◆ **The problem**:
Give back the full set of entries that follows, exactly as written.
........
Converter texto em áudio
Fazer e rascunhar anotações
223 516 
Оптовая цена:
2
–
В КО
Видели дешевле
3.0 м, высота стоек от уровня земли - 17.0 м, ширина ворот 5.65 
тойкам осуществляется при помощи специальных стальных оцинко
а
........
◆ **Exercise solution**:
Converter texto em áudio
Fazer e rascunhar anotações
223 516 
Оптовая цена:
2
–
В КО
Видели дешевле
3.0 м, высота стоек от уровня земли - 17.0 м, ширина ворот 5.65 
тойкам осуществляется при помощи специальных стальных оцинко
а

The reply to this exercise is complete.